----- Records

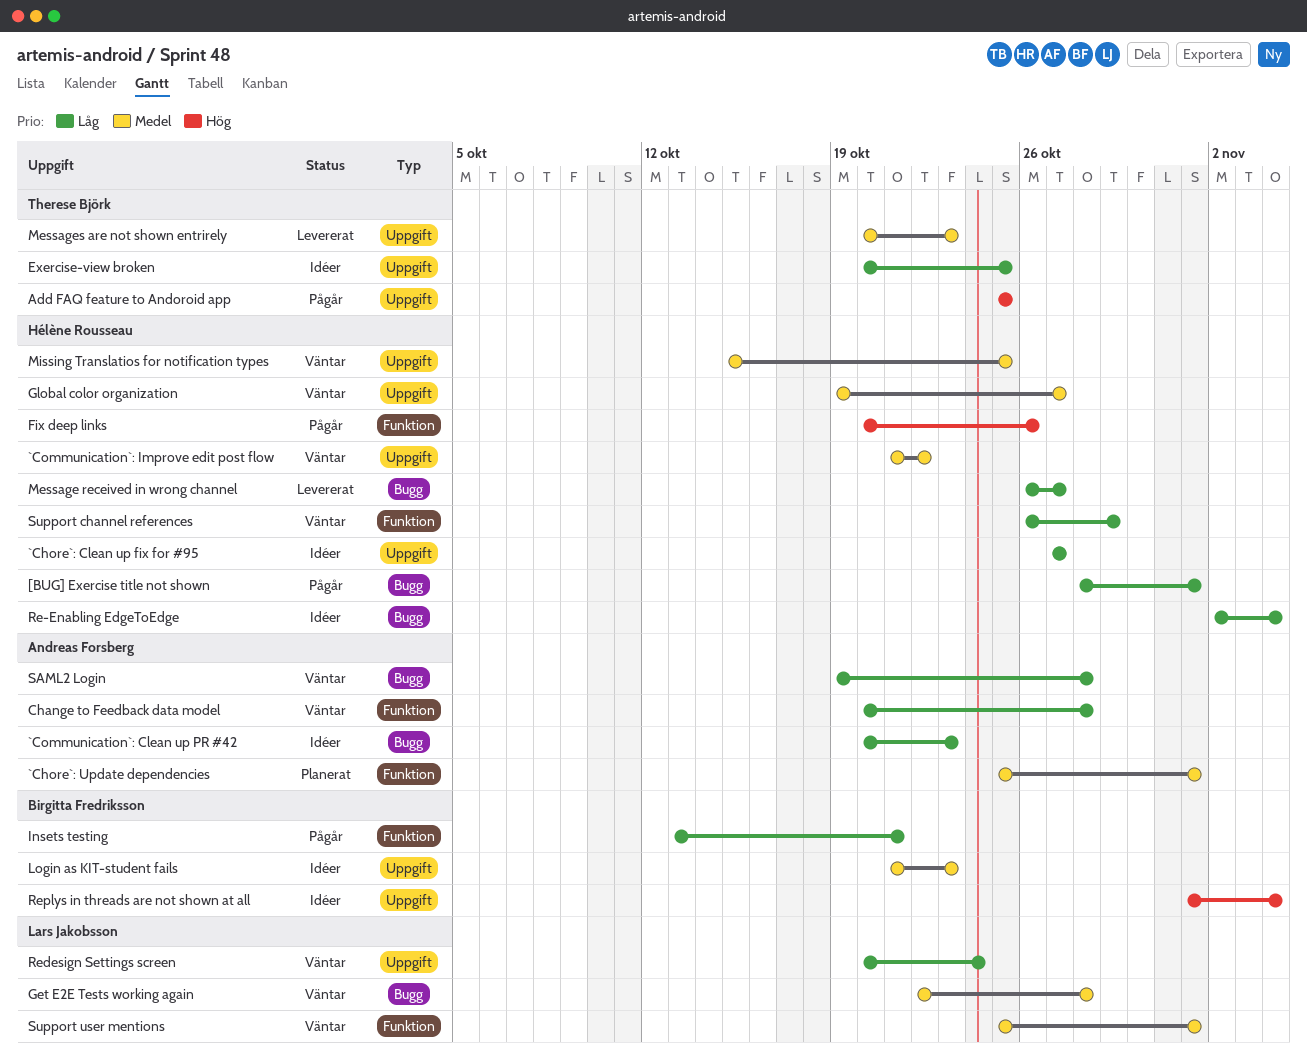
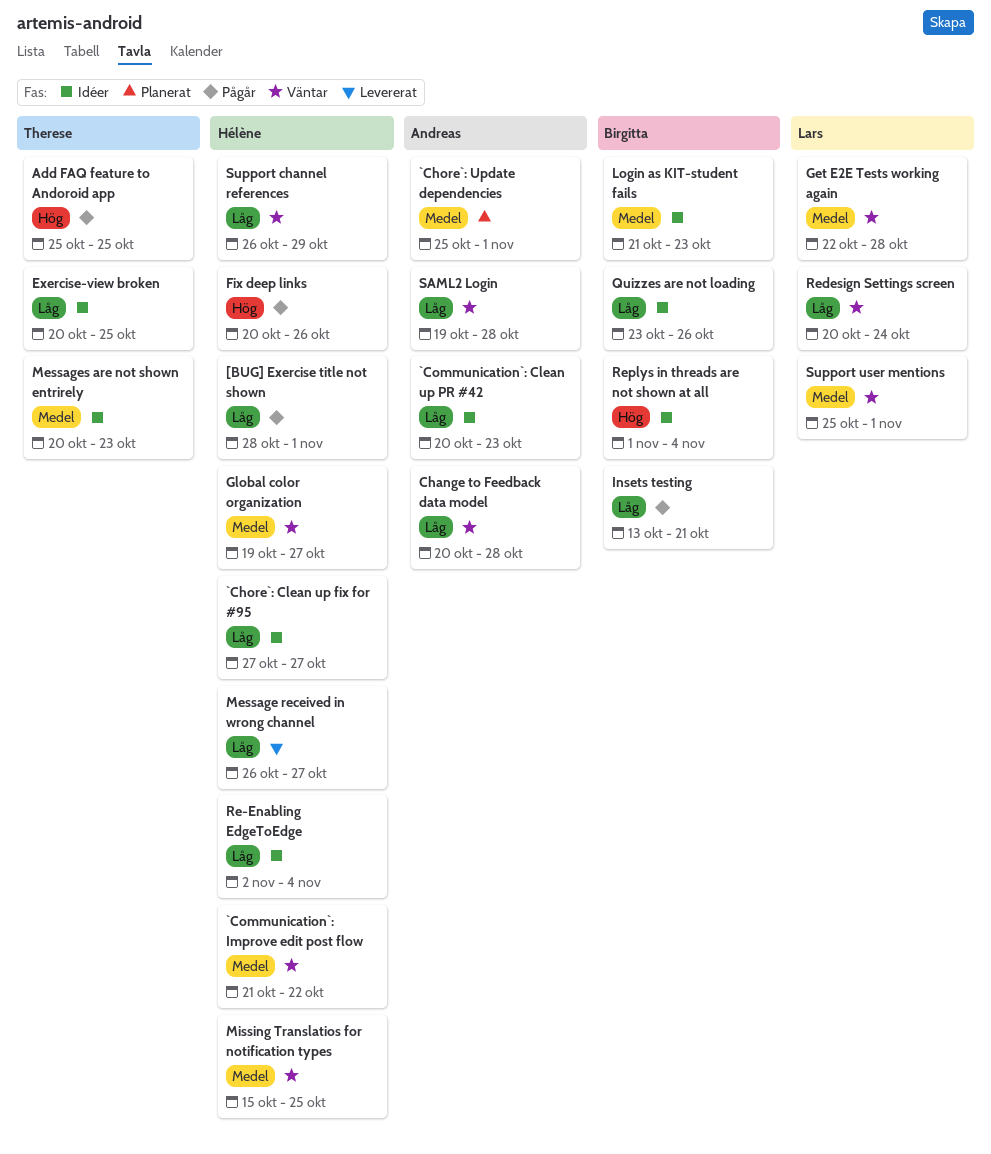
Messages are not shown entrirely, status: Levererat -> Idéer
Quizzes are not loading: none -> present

----------
----- Records

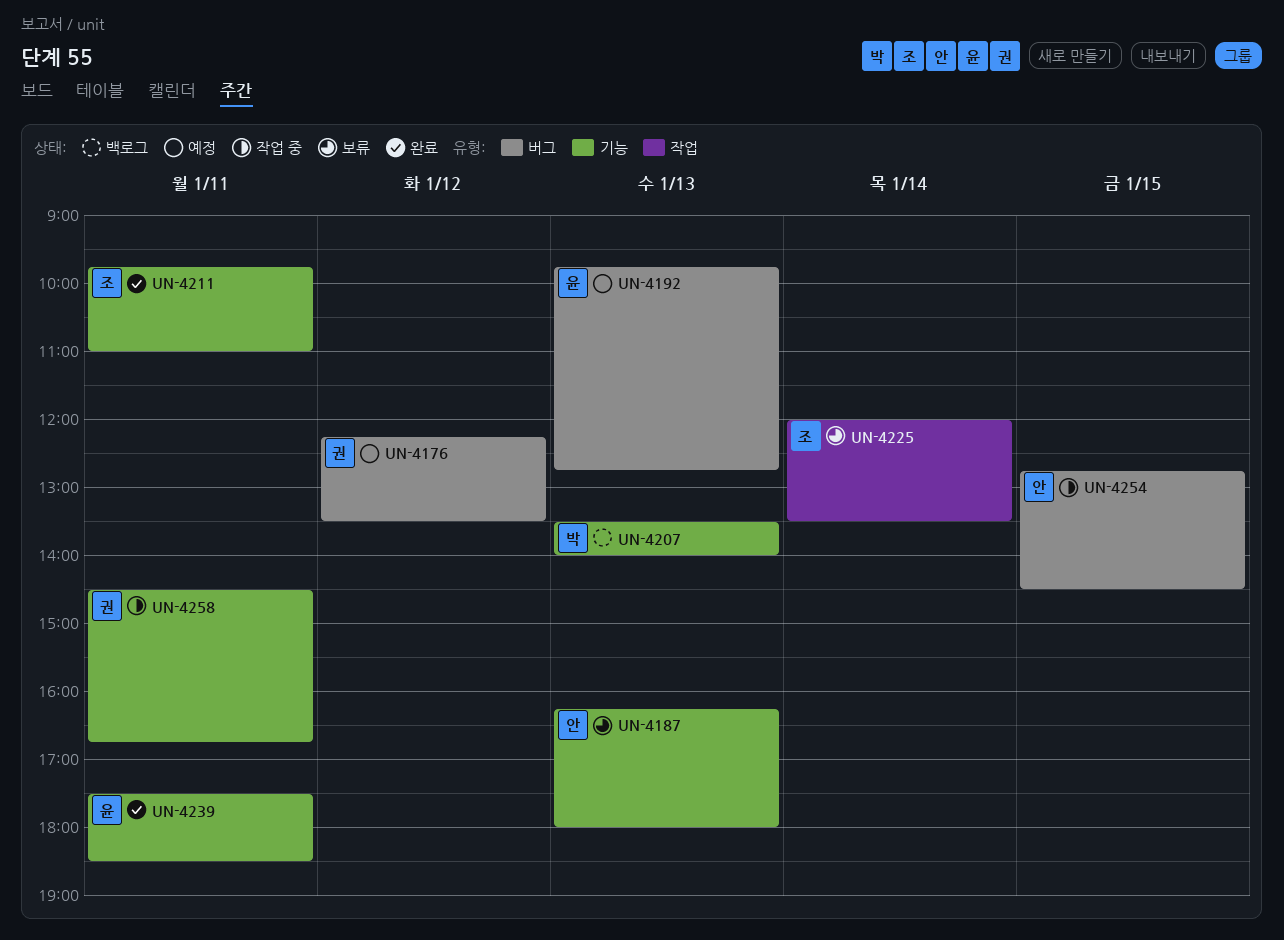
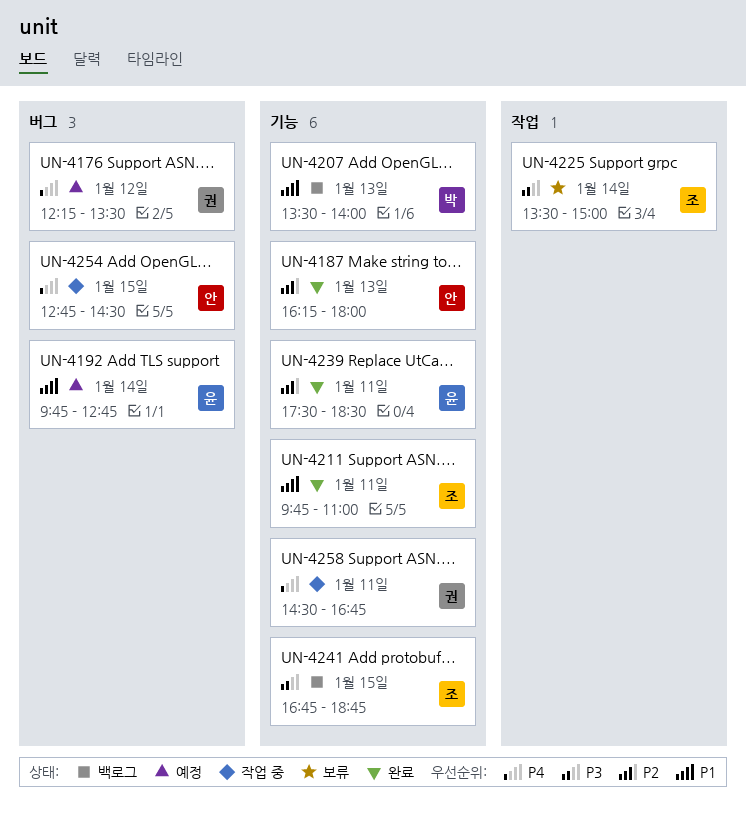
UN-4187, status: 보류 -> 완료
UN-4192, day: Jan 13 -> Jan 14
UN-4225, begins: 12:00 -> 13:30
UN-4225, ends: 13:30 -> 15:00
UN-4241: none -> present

----------
----- Records

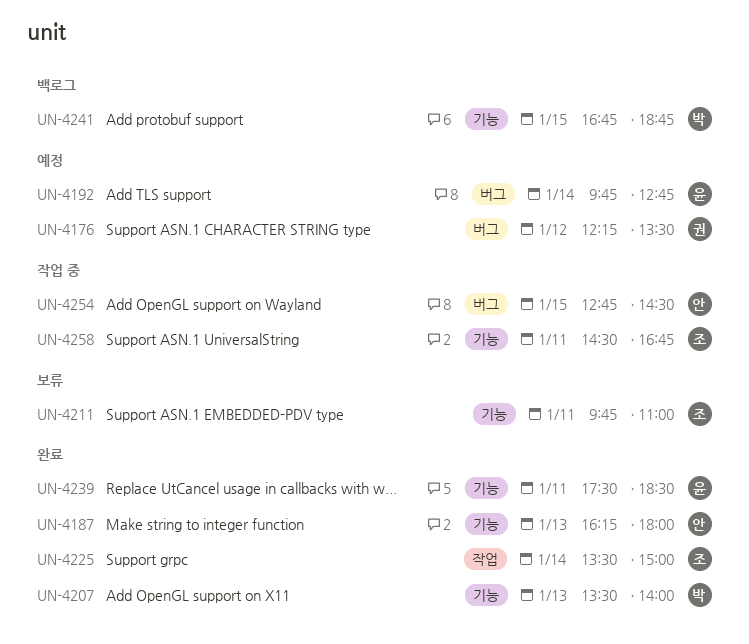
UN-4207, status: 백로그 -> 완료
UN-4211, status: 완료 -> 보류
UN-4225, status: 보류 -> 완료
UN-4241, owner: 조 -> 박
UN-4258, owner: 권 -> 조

----------

**Directive**
In the listing above, find the line with "Messages are not" and the line with "Quizzes are not loading: none -> present", then print exactly those lines and every line between them.

**Output**
Messages are not shown entrirely, status: Levererat -> Idéer
Quizzes are not loading: none -> present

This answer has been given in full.